Understanding Domain Decomposition in jaxDecomp

jaxDecomp supports both slab and pencil domain decompositions through the pdims argument. This determines how your 3D array is partitioned across devices.

What is pdims?

The pdims parameter defines the decomposition of your domain:

  • pdims=(1, N) or (N, 1)Slab decomposition

  • pdims=(M, N) where both M, N > 1 → Pencil decomposition

Slab vs Pencil: Tradeoffs

Feature

Slab Decomposition

Pencil Decomposition

Faster per FFT call

✅ Often faster

❌ Slightly slower

Accuracy

⚠️ Can be slightly lower

✅ Slightly better

Slab Decomposition

Slab decomposition is typically faster per FFT and easier to configure.
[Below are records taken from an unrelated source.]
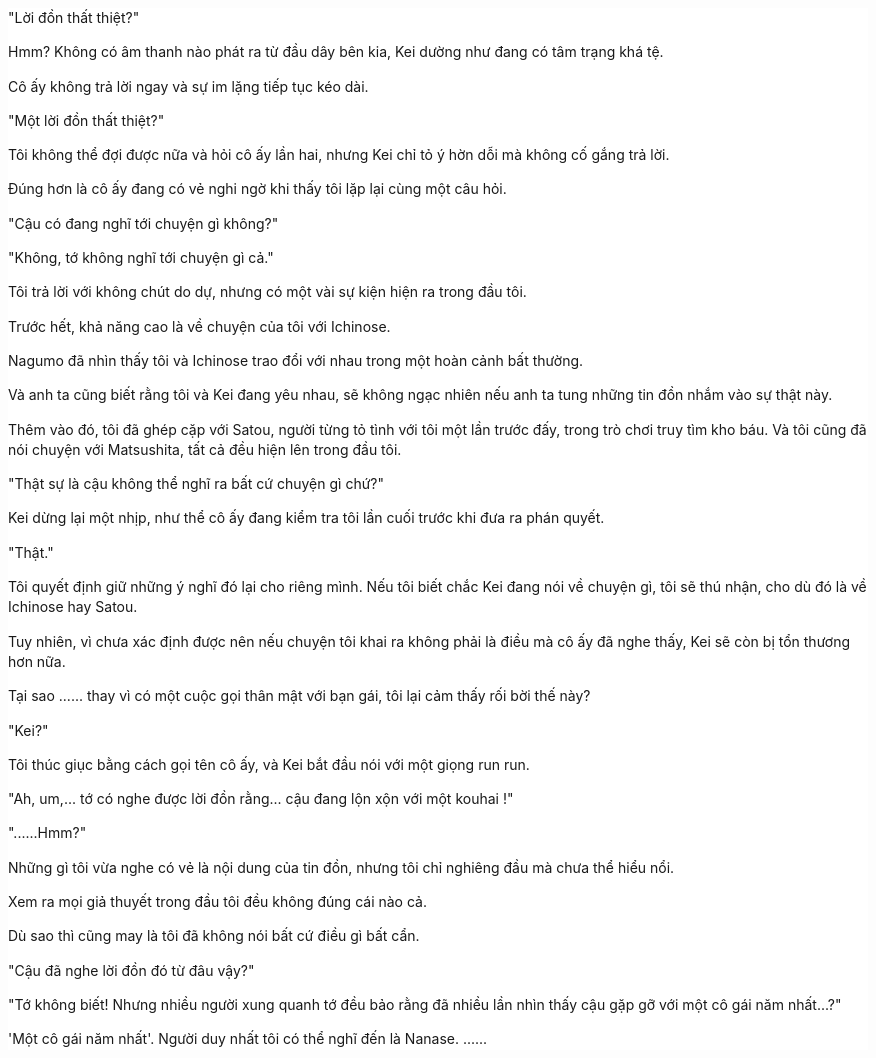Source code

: \"Lời đồn thất thiệt?\"

Hmm? Không có âm thanh nào phát ra từ đầu dây bên kia, Kei dường như đang có tâm trạng khá tệ.

Cô ấy không trả lời ngay và sự im lặng tiếp tục kéo dài.

\"Một lời đồn thất thiệt?\"

Tôi không thể đợi được nữa và hỏi cô ấy lần hai, nhưng Kei chỉ tỏ ý hờn dỗi mà không cố gắng trả lời.

Đúng hơn là cô ấy đang có vẻ nghi ngờ khi thấy tôi lặp lại cùng một câu hỏi.

\"Cậu có đang nghĩ tới chuyện gì không?\"

\"Không, tớ không nghĩ tới chuyện gì cả.\"

Tôi trả lời với không chút do dự, nhưng có một vài sự kiện hiện ra trong đầu tôi.

Trước hết, khả năng cao là về chuyện của tôi với Ichinose.

Nagumo đã nhìn thấy tôi và Ichinose trao đổi với nhau trong một hoàn cảnh bất thường.

Và anh ta cũng biết rằng tôi và Kei đang yêu nhau, sẽ không ngạc nhiên nếu anh ta tung những tin đồn nhắm vào sự thật này.

Thêm vào đó, tôi đã ghép cặp với Satou, người từng tỏ tình với tôi một lần trước đấy, trong trò chơi truy tìm kho báu. Và tôi cũng đã nói chuyện với Matsushita, tất cả đều hiện lên trong đầu tôi.

\"Thật sự là cậu không thể nghĩ ra bất cứ chuyện gì chứ?\"

Kei dừng lại một nhịp, như thể cô ấy đang kiểm tra tôi lần cuối trước khi đưa ra phán quyết.

\"Thật.\"

Tôi quyết định giữ những ý nghĩ đó lại cho riêng mình. Nếu tôi biết chắc Kei đang nói về chuyện gì, tôi sẽ thú nhận, cho dù đó là về Ichinose hay Satou.

Tuy nhiên, vì chưa xác định được nên nếu chuyện tôi khai ra không phải là điều mà cô ấy đã nghe thấy, Kei sẽ còn bị tổn thương hơn nữa.

Tại sao \...\... thay vì có một cuộc gọi thân mật với bạn gái, tôi lại cảm thấy rối bời thế này?

\"Kei?\"

Tôi thúc giục bằng cách gọi tên cô ấy, và Kei bắt đầu nói với một giọng run run.

\"Ah, um,\... tớ có nghe được lời đồn rằng... cậu đang lộn xộn với một kouhai !\"

\"\...\...Hmm?\"

Những gì tôi vừa nghe có vẻ là nội dung của tin đồn, nhưng tôi chỉ nghiêng đầu mà chưa thể hiểu nổi.

Xem ra mọi giả thuyết trong đầu tôi đều không đúng cái nào cả.

Dù sao thì cũng may là tôi đã không nói bất cứ điều gì bất cẩn.

\"Cậu đã nghe lời đồn đó từ đâu vậy?\"

\"Tớ không biết! Nhưng nhiều người xung quanh tớ đều bảo rằng đã nhiều lần nhìn thấy cậu gặp gỡ với một cô gái năm nhất\...?\"

'Một cô gái năm nhất'. Người duy nhất tôi có thể nghĩ đến là Nanase. \...\...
It works well for:

  • Prototyping

  • Small-to-medium simulations

  • GPU-limited environments

pdims = (1, 8)  # 8-GPU slab decomposition along the second axis

Pencil Decomposition

Pencil decomposition enables better load balancing and scalability. It is ideal for:

  • Large-scale simulations (e.g., 2048³ grids)

  • Production workloads

  • Higher accuracy in tightly coupled FFT pipelines

pdims = (2, 4)  # 8-GPU pencil decomposition

Dynamically Generating pdims

You can programmatically compute pdims based on the number of devices available:

import jax

device_count = jax.device_count()  # Total number of GPUs
assert device_count % 2 == 0, "Need an even number of devices for 2D mesh"
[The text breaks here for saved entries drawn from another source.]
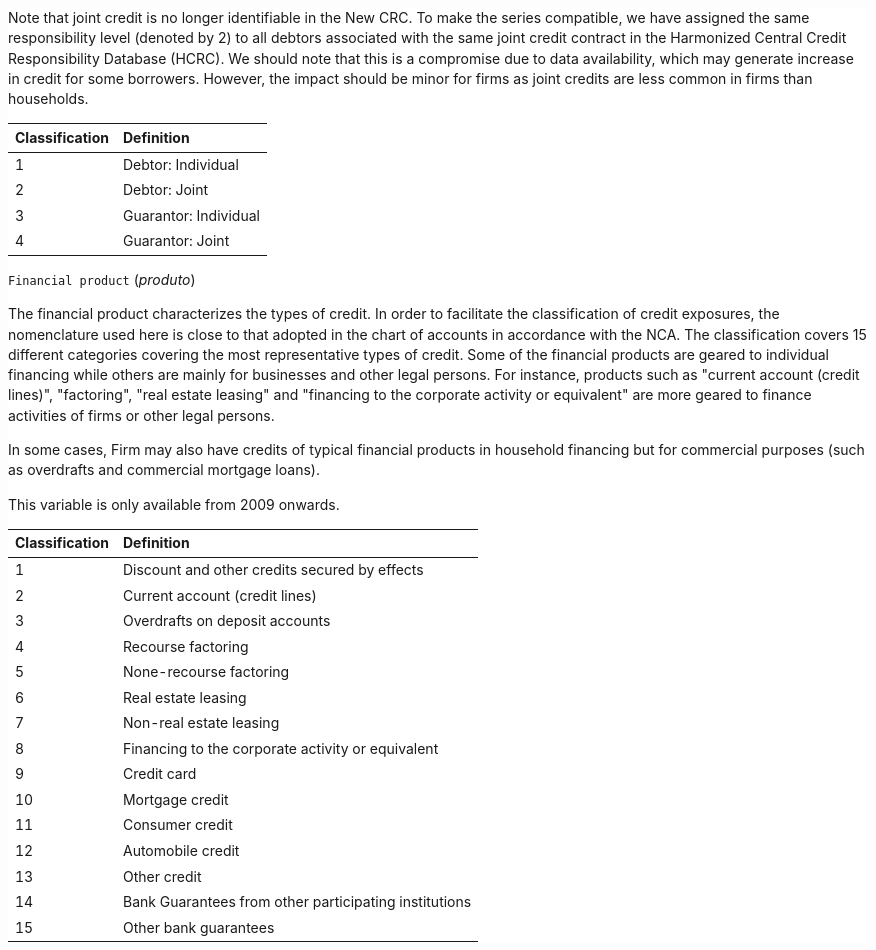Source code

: Note that joint credit is no longer identifiable in the New CRC. To make the
series compatible, we have assigned the same responsibility level (denoted by 2)
to all debtors associated with the same joint credit contract in the
Harmonized Central Credit Responsibility Database (HCRC).
We should note that this is a compromise due to data availability, which may
generate increase in credit for some borrowers. However, the impact should be minor
for firms as joint credits are less common in firms than households.

| Classification | Definition |
| :--- | :--- |
| 1 | Debtor: Individual |
| 2 | Debtor: Joint |
| 3 | Guarantor: Individual |
| 4 | Guarantor: Joint |

`Financial product` (*produto*)

The financial product characterizes the types of credit. In order to facilitate
the classification of credit exposures, the nomenclature used here is close to
that adopted in the chart of accounts in accordance with the NCA. The
classification covers 15 different categories covering the most
representative types of credit. Some of the financial products are geared to
individual financing while others are mainly for businesses and other
legal persons. For instance, products such as "current account (credit
lines)", "factoring", "real estate leasing" and "financing to the
corporate activity or equivalent" are more geared to finance activities
of firms or other legal persons.

In some cases, Firm may also have credits of typical financial products in
household financing but for commercial purposes (such as overdrafts and
commercial mortgage loans).

This variable is only available from 2009 onwards.

| Classification | Definition |
|:---|:---|
| 1 | Discount and other credits secured by effects |
| 2 | Current account (credit lines) |
| 3 | Overdrafts on deposit accounts |
| 4 | Recourse factoring |
| 5 | None-recourse factoring |
| 6 | Real estate leasing |
| 7 | Non-real estate leasing |
| 8 | Financing to the corporate activity or equivalent |
| 9 | Credit card |
| 10 | Mortgage credit |
| 11 | Consumer credit |
| 12 | Automobile credit |
| 13 | Other credit |
| 14 | Bank Guarantees from other participating institutions |
| 15 | Other bank guarantees |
# Example: 2 rows, N/2 columns
pdims = (2, device_count // 2)

You can experiment with other factorizations depending on your topology. The goal is to create a pdims = (Px, Py) such that Px * Py == jax.device_count().

Recommendation

There is no universal “best” choice — we recommend trying both. For most scientific simulations, the accuracy difference is small, but pencil decompositions are often more scalable in the long run.

Creating the JAX Mesh and Sharding

Once pdims is defined, use it to create a JAX mesh and sharding spec:

from jax.sharding import NamedSharding, PartitionSpec as P

mesh = jax.make_mesh(pdims, axis_names=('x', 'y'))

sharding = NamedSharding(mesh, P('x', 'y'))

This sharding object can then be used with distributed arrays, FFTs, halo exchanges, and more.

TL;DR

  • Use pdims = (1, N) for simpler and faster setups.

  • Use pdims = (M, N) (M, N > 1) for large simulations that need scalability.

  • Pencil decompositions require more transposes but enable more parallelism.

  • Choose pdims based on your hardware and workload—there’s no one-size-fits-all.